What is required
Give back an exact copy of the lines in the records below, from the line that has "Letter Dated October" through the line that has "Thank you for the", and nothing besides.

[Dataset entries]
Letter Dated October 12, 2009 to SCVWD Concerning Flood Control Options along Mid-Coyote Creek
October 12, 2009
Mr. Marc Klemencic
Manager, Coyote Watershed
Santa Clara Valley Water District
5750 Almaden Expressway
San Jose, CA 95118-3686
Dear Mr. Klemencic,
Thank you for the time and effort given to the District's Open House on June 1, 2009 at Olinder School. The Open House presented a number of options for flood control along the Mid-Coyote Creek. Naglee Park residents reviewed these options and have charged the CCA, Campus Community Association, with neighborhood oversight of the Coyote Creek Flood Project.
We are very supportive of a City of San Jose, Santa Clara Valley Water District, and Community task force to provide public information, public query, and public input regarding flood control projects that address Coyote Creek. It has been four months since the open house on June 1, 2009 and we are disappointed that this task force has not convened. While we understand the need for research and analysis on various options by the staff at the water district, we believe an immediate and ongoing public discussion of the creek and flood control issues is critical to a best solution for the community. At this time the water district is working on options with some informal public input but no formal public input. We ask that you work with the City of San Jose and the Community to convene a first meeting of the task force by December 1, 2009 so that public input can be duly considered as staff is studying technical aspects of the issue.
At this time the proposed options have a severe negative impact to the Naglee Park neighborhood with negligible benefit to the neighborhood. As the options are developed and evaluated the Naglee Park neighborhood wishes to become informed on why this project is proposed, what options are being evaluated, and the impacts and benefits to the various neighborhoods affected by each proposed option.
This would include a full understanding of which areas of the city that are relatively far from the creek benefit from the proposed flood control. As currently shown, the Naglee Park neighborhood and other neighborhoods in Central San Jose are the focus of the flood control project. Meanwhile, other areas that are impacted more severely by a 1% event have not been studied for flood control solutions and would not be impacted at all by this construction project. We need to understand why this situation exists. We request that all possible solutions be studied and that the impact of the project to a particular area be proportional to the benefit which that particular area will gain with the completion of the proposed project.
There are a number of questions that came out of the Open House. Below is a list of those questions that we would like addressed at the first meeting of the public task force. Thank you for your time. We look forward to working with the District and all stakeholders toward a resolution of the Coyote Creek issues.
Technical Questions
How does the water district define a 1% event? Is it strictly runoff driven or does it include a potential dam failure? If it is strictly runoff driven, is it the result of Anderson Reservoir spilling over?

* * *

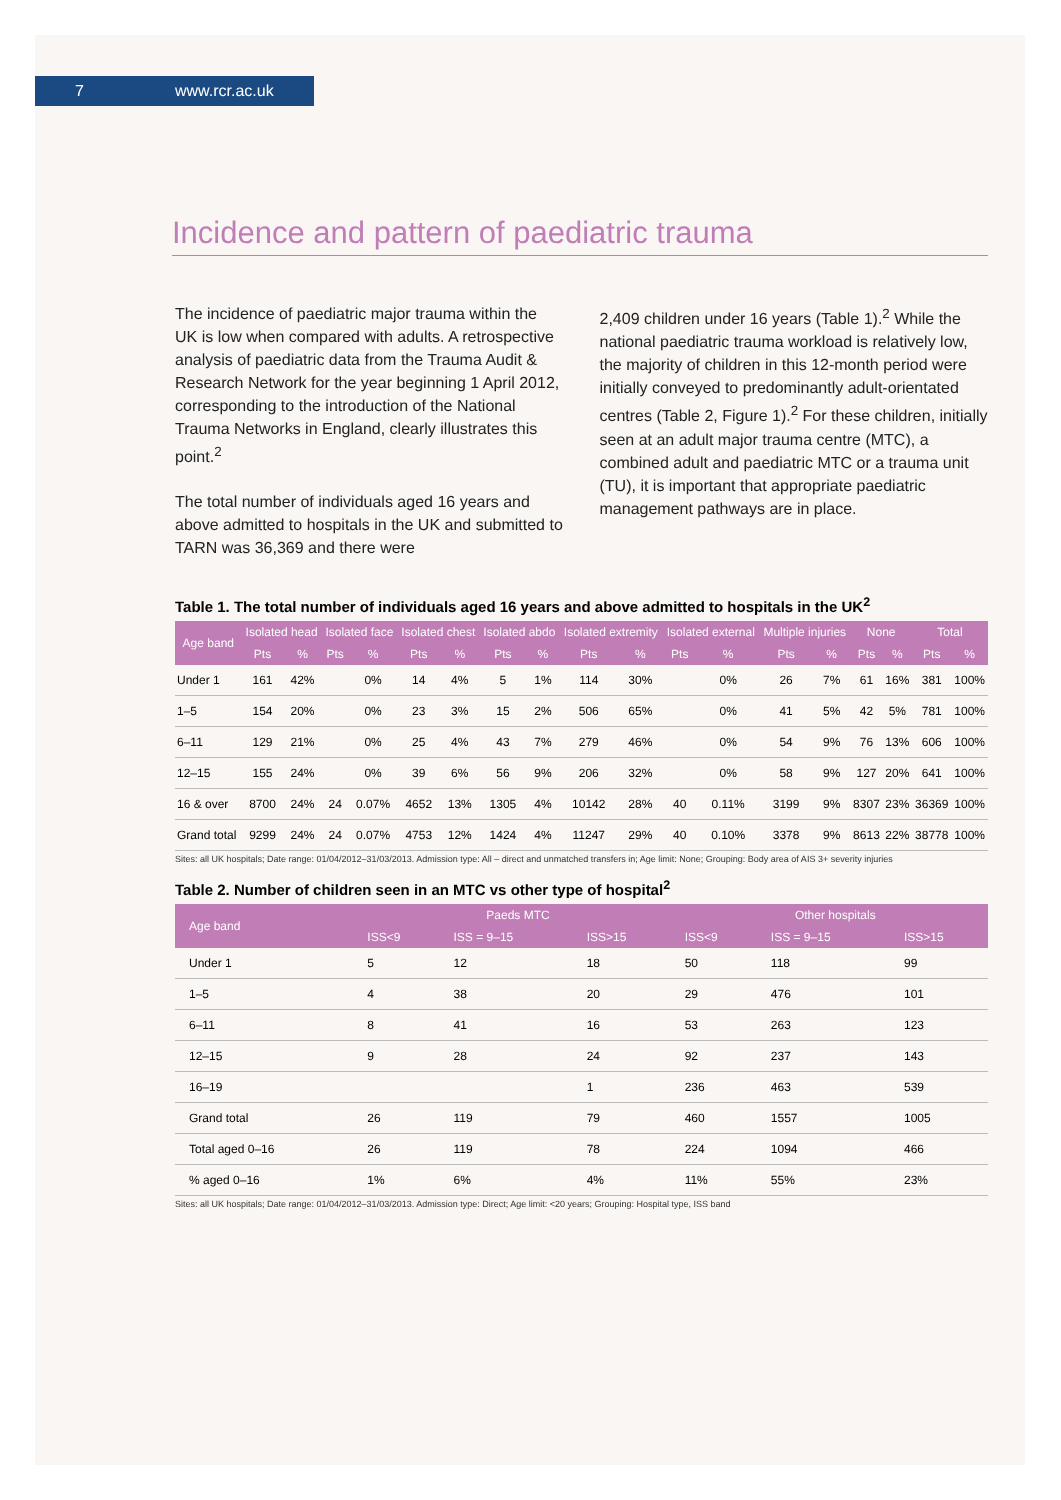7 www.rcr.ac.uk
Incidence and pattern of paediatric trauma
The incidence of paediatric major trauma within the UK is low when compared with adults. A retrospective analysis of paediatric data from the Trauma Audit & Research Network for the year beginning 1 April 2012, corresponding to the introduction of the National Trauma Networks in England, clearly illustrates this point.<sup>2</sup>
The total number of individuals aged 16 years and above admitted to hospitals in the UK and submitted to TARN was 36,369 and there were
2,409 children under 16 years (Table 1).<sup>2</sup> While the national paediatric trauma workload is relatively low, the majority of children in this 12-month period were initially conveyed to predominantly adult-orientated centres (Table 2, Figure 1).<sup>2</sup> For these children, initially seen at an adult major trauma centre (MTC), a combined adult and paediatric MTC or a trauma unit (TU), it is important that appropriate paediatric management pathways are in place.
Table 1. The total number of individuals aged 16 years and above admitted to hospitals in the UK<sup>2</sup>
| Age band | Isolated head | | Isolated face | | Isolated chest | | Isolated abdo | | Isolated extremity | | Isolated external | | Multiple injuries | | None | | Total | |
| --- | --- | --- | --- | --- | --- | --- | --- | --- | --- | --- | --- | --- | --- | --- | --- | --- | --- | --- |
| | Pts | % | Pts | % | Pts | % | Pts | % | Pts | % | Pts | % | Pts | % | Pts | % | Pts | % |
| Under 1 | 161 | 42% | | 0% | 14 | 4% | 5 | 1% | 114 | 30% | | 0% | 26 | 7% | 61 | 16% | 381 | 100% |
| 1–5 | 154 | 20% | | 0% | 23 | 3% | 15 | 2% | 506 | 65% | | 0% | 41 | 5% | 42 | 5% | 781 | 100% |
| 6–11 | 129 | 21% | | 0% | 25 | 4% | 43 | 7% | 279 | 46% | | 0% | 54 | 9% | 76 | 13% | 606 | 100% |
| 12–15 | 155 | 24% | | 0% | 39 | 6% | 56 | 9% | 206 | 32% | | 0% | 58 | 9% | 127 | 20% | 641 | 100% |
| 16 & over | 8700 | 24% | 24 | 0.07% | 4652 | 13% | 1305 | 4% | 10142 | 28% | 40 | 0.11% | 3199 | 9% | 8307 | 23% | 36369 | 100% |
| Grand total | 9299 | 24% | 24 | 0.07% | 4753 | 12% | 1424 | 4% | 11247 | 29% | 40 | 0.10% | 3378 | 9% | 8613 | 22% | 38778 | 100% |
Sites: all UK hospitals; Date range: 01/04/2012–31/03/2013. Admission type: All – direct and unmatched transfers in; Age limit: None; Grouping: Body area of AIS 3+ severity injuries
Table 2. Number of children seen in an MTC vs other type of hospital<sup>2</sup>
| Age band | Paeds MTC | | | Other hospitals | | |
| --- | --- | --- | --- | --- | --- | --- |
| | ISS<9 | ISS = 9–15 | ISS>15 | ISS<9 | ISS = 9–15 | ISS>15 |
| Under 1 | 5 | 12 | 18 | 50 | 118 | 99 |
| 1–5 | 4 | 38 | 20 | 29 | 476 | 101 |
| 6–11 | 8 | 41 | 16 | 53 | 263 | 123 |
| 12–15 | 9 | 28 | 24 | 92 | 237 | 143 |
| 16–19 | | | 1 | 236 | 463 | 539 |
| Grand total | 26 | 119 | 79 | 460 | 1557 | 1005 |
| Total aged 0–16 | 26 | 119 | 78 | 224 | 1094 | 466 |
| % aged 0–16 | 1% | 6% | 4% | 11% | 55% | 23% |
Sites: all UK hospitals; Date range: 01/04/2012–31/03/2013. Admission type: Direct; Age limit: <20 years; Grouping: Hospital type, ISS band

Written response
Letter Dated October 12, 2009 to SCVWD Concerning Flood Control Options along Mid-Coyote Creek
October 12, 2009
Mr. Marc Klemencic
Manager, Coyote Watershed
Santa Clara Valley Water District
5750 Almaden Expressway
San Jose, CA 95118-3686
Dear Mr. Klemencic,
Thank you for the time and effort given to the District's Open House on June 1, 2009 at Olinder School. The Open House presented a number of options for flood control along the Mid-Coyote Creek. Naglee Park residents reviewed these options and have charged the CCA, Campus Community Association, with neighborhood oversight of the Coyote Creek Flood Project.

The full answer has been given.